Agricoltura e Alimentazione
Massa Carrara
17 dicembre 2019
17:30

Comunità del Cibo di Crinale: Toscana ed Emilia Romagna ne avviano la costituzione

Un momento dell'incontro di Pontremoli

Presente a Pontremoli (Ms) l'assessore all'agricoltura Marco Remaschi

Avviato il percorso per costituire la “Comunità del Cibo di Crinale”, un percorso immaginato e proposto dagli assessorati all’agricoltura delle Regioni Toscana ed Emilia Romagna, dal Comune di Pontremoli (Ms), capofila del progetto, e dall’associazione ‘Amici dell’Alberghiero’. L’ufficializzazione del percorso di costituzione della Comunità è avvenuta al Teatro della Rosa di Pontremoli, alla presenza dell’assessore ad agricoltura e politiche per la montagna della Regione Toscana, Marco Remaschi, e al caposegreteria dell’assessore ad agricoltura, caccia e pesca della Regione Emilia Romagna, Nicola Dall’Olio.

Con la propria costituzione, la Comunità sceglie di sviluppare le proprie radici nel territorio di confine: il crinale dell’appennino, torna ad essere luogo di incontro e contaminazione fra regioni diverse, con la consapevolezza che questi scambi reciproci, come avvenne nel passato, possono formare l’identità di ogni popolo. La comunità sceglie poi di basarsi e coinvolgere persone che ostinatamente continuano a vivere, fare agricoltura, produrre e proporre cibo in aree montane, persone innamorate di questi luoghi e che sentono perciò l’urgenza di proteggerli come culla di tradizioni, pensieri e paesaggi per assicurarne il passaggio alle nuove generazioni.

“È il momento di risvegliare l’orgoglio di chi vive in aree fragili – ha sottolineato l’assessore Remaschi - che hanno conosciuto l’abbandono e lo spopolamento, di mettere insieme conoscenze, di costruire relazioni, di porsi obiettivi sempre più ambiziosi, di credere e di mettere in campo ognuno le proprie possibilità, desiderosi di accrescere il proprio sapere, di formarsi, di essere non marginali ma protagonisti”.

“Questa Comunità del Cibo - ha aggiunto Nicola Dall’Olio - vanta la grande risorsa fornita dalla cooperazione fra due regioni, unite dall’obiettivo comune di far sentire il crinale non come luogo di divisione ma come occasione di incontro e contaminazione, fonte di crescita e di miglioramento”.

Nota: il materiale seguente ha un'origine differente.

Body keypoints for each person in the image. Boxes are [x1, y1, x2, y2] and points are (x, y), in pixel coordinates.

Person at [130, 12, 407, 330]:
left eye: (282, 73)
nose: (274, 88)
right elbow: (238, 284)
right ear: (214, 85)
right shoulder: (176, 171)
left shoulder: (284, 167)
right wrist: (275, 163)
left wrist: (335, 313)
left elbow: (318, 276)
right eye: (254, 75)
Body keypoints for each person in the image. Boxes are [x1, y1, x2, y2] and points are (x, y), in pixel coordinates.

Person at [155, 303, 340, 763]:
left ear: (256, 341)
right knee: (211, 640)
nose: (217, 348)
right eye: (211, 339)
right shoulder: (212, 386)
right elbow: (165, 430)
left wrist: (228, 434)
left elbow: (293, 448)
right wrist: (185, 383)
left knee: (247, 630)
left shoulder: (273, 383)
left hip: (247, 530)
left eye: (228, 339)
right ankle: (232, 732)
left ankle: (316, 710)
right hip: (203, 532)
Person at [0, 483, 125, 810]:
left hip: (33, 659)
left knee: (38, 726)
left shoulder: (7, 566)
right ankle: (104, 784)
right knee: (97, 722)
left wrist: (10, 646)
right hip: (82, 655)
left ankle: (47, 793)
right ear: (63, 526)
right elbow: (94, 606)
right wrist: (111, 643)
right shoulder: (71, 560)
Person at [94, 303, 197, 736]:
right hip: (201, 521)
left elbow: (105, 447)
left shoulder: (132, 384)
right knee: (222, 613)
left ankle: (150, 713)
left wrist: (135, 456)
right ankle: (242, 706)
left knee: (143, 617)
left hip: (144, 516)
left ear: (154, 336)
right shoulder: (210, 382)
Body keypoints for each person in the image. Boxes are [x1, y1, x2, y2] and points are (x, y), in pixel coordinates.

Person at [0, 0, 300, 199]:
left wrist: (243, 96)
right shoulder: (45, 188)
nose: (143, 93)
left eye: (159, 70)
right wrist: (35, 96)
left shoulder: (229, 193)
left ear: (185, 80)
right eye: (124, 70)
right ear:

Insieme a loro, erano presenti anche il sindaco di Mulazzo Claudio Novoa, delegato per la Provincia di Massa Carrara, il sindaco di Corniglio Giuseppe Del Sante, delegato alla Montagna per la Provincia di Parma, Fausto Giovannelli, presidente del Parco Nazionale dell’Appennino tosco emiliano, Marco Rossi dell’ Ente di gestione Parchi Regionali dell’Emilia Occidentale, Agostino Nino Folegnani, presidente del Gal Consorzio Lunigiana e Cristina Piazza, membro Gal del Ducato.

Lucia Baracchini, sindaco di Pontremoli capofila del progetto, ha assicurato che “l’immenso patrimonio materiale e immateriale che da generazioni disegna il nostro territorio sarà al centro dell’interesse della Comunità del Crinale insieme ai principi dell’agrobiodiversità, che impareremo a conoscere, tutelare e valorizzare’. Il sindaco di Bagnone Carletto Marconi, in rappresentanza dell’Unione di Comuni Montana Lunigiana, ha ricordato “l’importanza degli istituti professionali che possono assicurare la formazione delle nuove generazioni sui temi della agricoltura e ristorazione”.

Oltre ai rappresentanti delle istituzioni, hanno preso parte al progetto studiosi e ricercatori; storici e cultori delle tradizioni; contadini e allevatori; ristoratori; cittadini e studenti delle scuole alberghiero ed agrario che si possono considerare personificazione della progettualità che la Comunità del Cibo di Crinale vuole avere.

Interessanti i contributi dei relatori: Vincenzo Montalbano, funzionario del Ministero delle Politiche agricole alimentari e forestali, Franca Bernardi, presidente dell’associazione “Comunità del Cibo della Garfagnana”, Marco Vieri, docente della Facoltà di Agraria dell’Università di Firenze e Annalisa d’Orsi, antropologa culturale.